The moldy records were found by accident in 2005 in an abandoned section of a police compound in Guatemala City. Some of the records date back more than a century, their faded pages describing the daily bureaucracy of repression employed for decades by Guatemala's government.
Of most interest to investigators are records from 1975 to 1985, the most violent period of Guatemala's civil war, during which 160,000 people were killed and 40,000 disappeared.
Although workers from the government's human rights prosecutor have so far examined only about 5 million pages of the records, many are confident that what they are finding will shake up this traumatized land.
"During the conflict there was a sense of fear, for you never knew who was behind things," said Bishop Alvaro Ramazzini Imeri of San Marcos, president of the Guatemalan bishops' conference. "The uncovering of the archives marks that we're entering a different era.

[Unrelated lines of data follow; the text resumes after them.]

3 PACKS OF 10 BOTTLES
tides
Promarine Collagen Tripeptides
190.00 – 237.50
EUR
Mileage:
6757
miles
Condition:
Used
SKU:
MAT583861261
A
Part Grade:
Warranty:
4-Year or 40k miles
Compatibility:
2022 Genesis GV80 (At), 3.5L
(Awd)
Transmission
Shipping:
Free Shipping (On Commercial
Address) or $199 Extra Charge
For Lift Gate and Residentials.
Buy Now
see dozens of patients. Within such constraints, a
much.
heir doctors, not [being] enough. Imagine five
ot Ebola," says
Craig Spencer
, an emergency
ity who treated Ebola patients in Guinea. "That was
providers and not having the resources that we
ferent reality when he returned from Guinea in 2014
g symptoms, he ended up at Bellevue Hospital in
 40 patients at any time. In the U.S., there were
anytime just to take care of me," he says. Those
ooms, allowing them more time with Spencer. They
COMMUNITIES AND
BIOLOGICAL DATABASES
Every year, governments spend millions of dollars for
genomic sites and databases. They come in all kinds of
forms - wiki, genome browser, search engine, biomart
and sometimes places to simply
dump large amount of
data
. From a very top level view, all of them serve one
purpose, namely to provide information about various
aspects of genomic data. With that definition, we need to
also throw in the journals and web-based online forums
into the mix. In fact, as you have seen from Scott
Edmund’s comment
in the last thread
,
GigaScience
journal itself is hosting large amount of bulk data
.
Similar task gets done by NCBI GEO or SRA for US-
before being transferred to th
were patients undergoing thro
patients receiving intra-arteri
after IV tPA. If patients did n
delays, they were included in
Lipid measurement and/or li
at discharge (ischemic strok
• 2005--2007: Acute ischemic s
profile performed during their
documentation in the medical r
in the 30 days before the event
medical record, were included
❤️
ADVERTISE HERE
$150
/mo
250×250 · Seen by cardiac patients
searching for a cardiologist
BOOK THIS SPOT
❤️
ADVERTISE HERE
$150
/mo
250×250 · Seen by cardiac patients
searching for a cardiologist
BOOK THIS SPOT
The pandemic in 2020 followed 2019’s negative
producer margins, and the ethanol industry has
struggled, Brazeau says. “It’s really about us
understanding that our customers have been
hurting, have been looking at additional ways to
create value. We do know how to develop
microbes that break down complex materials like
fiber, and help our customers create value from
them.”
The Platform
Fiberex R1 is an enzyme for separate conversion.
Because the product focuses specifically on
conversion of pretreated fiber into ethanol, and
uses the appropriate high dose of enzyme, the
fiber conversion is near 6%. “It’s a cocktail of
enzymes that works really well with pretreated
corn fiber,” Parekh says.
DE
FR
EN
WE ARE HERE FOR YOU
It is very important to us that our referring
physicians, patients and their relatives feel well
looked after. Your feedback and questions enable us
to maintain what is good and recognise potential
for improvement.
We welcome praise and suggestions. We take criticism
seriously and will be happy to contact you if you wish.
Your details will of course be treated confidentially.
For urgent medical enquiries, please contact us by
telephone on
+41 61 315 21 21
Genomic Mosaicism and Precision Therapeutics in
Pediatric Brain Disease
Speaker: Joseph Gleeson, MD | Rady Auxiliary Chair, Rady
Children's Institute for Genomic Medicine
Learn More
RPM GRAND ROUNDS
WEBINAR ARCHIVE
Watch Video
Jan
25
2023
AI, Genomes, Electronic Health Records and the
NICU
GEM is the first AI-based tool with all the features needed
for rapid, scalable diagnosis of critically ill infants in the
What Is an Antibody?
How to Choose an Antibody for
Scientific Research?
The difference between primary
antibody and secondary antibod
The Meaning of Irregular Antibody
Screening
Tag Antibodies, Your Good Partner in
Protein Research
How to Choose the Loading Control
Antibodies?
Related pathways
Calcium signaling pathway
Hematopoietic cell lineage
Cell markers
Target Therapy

There is an opportunity to know who was involved in this, to rewrite the history of violence in our country and identify who the killers were."
Guatemala's civil war ended in 1996, and the final report of a U.N.-supervised truth commission includes 165 pages of letters that the commission wrote to the president and other government officials demanding access to police and military records. The commission always received the reply that such records did not exist.
After the secret records in Guatemala City were discovered, investigators from the human rights prosecutor's office seized 34 other sets of records in provincial and neighborhood police offices.
No files were uncovered from the military, perhaps the most brutal armed force in the hemisphere during the years of the civil war. Human rights activists had long hoped to discover the army's archives, which would shed light on the government's "scorched-earth" campaigns during the civil war.
Yet the police archives do include records from the Joint Operations Center, an office that coordinated the activities of all the country's security services. An initial analysis of 3,000 pages selected at random showed that 15 percent of the documents shed light on human rights abuses.
A preliminary report on the project, due out late this year, will include concrete examples of police records that show when and where certain individuals were arrested and never heard from again, although the police always denied having detained them. Fingerprint records and photographs of tortured bodies interred in urban cemeteries are being matched to lists of the disappeared prepared by organizations of their family members.